__Brief 1__:
According to the plasma programme statement, for how long will NHSBT initially collect plasma for fractionation and the manufacture of medicines?
__Brief 2__:
Echo the plasma programme statement word for word, everything from "Transition of the" down to "in the disease.".

__Excerpt provided__:
=== Section Start ===
Transition of the plasma programme

18 March 2021

Statement from Dr Gail Miflin, Chief Medical Officer, NHS Blood and Transplant

The Department of Health and Social Care (DHSC) has asked NHS Blood and Transplant (NHSBT) to start collecting plasma for fractionation and the manufacture of medicines, for an initial three months. This will enable plasma donors to save the lives of people with rare diseases who have intravenous immunoglobulin as part of their treatment. This decision reflects the confidence in NHSBT’s staff and network, demonstrated throughout the pandemic.Dr Gail Miflin

The DHSC has also asked NHSBT to stop collecting convalescent plasma. This follows the completed analysis of trial results which showed no overall benefit for people in hospital with coronavirus, and a decision not to resource a third trial into plasma use early in the disease.

We will now begin to transition a significant part of our network over to collecting plasma for lifesaving medicines. Convalescent plasma donations will finish today, 18 March 2021. We are currently informing donors as quickly as possible. We will start collecting plasma donations for medicines at some centres early in April.
=== Section End ===
(Stored data entries)
=== Section Start ===
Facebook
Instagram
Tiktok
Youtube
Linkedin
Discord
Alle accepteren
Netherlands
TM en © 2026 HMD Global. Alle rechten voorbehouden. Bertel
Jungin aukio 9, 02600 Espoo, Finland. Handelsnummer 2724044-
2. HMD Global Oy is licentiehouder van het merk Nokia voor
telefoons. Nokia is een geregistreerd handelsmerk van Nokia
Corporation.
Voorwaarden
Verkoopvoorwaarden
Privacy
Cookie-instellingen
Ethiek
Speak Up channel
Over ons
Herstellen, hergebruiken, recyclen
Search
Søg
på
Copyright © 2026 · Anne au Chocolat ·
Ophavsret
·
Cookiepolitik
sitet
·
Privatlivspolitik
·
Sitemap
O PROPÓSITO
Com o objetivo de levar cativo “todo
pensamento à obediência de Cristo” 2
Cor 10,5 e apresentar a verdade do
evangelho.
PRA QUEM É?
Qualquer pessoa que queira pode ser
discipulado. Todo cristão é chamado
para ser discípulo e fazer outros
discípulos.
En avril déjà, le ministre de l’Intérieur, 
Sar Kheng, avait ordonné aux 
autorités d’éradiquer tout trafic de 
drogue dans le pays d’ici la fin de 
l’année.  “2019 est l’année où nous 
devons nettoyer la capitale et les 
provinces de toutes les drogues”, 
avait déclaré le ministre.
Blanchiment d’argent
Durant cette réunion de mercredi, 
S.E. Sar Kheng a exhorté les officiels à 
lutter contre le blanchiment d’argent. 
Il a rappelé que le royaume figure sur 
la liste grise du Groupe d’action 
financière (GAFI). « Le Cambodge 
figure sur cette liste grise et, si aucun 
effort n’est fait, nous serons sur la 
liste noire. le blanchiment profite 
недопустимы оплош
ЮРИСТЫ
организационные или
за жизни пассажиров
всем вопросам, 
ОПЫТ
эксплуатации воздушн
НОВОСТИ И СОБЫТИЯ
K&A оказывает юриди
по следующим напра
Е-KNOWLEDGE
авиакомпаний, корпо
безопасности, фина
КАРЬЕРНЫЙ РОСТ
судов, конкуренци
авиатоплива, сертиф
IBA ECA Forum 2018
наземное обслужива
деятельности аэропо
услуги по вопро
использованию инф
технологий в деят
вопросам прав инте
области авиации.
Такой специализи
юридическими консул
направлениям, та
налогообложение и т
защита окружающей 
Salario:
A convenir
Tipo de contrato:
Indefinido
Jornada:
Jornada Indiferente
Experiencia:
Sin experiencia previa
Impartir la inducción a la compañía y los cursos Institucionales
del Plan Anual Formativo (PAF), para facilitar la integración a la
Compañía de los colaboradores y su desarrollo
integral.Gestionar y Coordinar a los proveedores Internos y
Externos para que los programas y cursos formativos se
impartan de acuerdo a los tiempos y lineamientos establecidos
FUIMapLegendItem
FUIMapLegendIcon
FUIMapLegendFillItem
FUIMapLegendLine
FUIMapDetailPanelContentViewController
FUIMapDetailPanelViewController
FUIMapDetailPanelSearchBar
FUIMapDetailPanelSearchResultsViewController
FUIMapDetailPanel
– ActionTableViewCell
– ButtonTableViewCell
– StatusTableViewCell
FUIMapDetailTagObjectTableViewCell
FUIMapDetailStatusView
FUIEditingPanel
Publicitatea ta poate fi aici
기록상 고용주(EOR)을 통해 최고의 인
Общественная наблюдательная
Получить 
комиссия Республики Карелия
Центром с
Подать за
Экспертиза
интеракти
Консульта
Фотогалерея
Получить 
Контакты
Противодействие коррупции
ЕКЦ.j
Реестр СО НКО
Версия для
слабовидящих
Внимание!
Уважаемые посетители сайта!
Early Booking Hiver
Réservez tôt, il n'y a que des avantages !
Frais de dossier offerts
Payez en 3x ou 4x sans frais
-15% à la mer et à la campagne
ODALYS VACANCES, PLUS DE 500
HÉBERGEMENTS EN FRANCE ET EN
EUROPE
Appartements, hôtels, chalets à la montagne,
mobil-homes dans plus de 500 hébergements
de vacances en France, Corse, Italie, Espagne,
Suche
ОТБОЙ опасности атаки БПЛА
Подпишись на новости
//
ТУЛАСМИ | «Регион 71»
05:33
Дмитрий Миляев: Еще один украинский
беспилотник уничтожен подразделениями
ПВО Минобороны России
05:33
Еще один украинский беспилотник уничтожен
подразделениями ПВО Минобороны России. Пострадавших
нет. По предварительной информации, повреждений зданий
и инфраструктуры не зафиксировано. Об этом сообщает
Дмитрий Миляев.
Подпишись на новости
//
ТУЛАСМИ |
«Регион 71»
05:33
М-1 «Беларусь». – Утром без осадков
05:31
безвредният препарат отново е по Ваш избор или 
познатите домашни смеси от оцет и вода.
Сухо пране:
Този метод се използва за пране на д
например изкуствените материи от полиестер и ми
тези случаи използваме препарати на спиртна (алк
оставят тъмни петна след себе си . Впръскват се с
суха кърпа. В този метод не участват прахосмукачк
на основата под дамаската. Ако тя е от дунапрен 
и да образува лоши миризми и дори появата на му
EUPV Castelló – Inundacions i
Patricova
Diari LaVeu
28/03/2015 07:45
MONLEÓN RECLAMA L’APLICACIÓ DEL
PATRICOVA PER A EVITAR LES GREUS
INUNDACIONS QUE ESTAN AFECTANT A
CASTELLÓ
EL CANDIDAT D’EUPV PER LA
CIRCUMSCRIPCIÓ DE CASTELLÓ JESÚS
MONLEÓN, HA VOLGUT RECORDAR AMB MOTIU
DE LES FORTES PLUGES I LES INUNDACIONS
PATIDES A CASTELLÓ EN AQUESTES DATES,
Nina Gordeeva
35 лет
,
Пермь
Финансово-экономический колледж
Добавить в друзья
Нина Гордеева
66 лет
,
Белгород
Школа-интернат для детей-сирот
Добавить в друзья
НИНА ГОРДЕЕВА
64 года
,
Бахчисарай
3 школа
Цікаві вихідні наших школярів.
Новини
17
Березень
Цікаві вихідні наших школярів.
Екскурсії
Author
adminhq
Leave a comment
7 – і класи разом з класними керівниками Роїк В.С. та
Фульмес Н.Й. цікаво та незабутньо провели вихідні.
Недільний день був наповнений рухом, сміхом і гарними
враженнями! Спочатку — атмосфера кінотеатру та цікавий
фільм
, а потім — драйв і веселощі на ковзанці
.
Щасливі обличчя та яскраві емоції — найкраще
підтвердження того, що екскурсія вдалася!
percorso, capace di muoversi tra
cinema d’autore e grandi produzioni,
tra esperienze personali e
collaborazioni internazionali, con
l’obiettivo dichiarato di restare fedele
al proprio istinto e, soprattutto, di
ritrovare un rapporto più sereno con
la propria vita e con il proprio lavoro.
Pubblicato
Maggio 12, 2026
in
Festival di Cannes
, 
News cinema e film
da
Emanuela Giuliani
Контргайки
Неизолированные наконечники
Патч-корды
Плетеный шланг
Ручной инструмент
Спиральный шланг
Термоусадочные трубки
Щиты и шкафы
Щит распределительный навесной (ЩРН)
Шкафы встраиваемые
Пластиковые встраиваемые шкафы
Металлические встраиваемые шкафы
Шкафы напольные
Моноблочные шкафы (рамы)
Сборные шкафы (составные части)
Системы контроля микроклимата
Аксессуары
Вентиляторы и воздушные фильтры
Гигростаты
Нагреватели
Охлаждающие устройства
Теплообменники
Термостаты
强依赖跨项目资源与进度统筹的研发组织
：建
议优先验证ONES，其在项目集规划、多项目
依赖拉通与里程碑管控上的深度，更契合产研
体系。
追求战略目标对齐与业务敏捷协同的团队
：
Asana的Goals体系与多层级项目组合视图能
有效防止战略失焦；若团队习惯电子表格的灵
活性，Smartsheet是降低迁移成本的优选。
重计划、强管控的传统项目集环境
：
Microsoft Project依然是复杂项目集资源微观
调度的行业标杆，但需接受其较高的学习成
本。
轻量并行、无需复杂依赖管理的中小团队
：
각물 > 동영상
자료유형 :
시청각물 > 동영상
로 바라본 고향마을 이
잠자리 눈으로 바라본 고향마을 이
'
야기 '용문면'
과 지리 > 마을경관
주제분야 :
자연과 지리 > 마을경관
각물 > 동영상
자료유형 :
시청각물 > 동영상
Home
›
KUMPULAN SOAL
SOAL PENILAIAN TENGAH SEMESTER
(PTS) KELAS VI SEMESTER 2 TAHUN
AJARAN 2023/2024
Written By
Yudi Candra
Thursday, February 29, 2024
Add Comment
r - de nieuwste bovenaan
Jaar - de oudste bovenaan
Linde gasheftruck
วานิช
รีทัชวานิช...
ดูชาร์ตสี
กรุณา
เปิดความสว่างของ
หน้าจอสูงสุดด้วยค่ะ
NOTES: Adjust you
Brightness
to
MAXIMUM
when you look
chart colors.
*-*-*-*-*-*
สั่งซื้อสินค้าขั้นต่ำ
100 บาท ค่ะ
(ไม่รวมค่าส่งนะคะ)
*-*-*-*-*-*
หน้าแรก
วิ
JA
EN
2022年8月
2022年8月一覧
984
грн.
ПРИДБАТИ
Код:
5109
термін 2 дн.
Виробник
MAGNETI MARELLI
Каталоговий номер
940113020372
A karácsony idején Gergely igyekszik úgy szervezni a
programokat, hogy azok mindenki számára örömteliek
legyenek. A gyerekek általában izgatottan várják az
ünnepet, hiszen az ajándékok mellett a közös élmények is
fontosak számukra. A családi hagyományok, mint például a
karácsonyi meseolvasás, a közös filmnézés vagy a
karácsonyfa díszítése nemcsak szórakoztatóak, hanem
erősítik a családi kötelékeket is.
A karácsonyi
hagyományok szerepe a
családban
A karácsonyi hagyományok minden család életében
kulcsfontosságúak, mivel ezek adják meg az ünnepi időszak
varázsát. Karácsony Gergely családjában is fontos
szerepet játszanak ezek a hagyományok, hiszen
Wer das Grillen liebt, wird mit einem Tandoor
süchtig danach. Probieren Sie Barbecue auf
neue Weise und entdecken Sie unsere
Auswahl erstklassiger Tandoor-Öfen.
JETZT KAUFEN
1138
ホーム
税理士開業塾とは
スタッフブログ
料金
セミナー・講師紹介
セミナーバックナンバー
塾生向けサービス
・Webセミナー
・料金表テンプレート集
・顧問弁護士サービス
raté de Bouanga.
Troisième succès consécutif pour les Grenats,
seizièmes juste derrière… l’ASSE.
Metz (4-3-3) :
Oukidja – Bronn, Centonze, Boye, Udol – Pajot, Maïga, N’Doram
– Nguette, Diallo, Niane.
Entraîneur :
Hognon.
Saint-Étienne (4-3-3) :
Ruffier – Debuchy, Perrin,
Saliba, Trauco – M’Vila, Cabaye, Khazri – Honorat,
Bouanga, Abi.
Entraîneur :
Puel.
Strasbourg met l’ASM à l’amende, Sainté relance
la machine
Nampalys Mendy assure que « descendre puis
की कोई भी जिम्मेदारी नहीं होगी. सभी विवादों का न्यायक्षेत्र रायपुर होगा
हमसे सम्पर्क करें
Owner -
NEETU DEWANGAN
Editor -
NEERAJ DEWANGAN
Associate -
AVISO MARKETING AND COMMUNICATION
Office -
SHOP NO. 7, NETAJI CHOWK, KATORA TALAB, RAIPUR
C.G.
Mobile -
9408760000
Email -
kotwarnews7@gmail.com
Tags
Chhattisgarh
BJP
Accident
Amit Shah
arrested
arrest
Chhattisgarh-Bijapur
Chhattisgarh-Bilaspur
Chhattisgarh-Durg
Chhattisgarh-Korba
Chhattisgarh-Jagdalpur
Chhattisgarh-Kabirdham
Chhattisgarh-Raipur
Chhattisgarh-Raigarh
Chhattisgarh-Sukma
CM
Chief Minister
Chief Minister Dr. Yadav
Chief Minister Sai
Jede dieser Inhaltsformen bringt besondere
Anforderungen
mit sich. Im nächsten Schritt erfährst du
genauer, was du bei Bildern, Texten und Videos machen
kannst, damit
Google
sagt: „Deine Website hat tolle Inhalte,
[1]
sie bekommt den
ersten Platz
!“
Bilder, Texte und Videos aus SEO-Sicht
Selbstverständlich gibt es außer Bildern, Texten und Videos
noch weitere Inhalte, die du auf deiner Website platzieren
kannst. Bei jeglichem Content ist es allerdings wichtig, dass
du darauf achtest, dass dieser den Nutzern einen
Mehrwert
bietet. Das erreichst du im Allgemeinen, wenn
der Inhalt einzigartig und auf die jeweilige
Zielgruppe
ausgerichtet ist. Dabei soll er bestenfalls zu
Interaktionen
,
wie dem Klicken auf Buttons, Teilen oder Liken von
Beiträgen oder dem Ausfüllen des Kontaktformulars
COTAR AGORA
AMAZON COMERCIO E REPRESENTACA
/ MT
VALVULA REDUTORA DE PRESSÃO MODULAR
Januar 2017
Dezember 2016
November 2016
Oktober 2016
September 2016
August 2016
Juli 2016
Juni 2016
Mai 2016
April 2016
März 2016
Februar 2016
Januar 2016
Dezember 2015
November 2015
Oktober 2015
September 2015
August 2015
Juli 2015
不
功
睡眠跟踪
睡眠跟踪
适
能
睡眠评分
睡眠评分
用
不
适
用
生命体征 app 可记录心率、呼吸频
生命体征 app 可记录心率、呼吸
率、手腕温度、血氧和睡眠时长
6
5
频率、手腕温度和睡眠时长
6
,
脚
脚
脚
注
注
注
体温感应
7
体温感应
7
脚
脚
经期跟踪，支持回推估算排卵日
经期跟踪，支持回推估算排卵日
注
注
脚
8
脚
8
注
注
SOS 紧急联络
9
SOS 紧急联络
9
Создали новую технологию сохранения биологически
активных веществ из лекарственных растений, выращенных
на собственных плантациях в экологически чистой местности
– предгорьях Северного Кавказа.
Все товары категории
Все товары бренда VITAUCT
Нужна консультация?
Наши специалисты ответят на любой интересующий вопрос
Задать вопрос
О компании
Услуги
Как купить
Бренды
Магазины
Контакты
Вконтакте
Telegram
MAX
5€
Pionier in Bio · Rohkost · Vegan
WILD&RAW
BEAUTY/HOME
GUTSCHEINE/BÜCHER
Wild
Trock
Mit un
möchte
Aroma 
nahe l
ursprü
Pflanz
=== Section End ===
__Task response 1__:
For an initial three months.

__Task response 2__:
Transition of the plasma programme

18 March 2021

Statement from Dr Gail Miflin, Chief Medical Officer, NHS Blood and Transplant

The Department of Health and Social Care (DHSC) has asked NHS Blood and Transplant (NHSBT) to start collecting plasma for fractionation and the manufacture of medicines, for an initial three months. This will enable plasma donors to save the lives of people with rare diseases who have intravenous immunoglobulin as part of their treatment. This decision reflects the confidence in NHSBT’s staff and network, demonstrated throughout the pandemic.Dr Gail Miflin

The DHSC has also asked NHSBT to stop collecting convalescent plasma. This follows the completed analysis of trial results which showed no overall benefit for people in hospital with coronavirus, and a decision not to resource a third trial into plasma use early in the disease.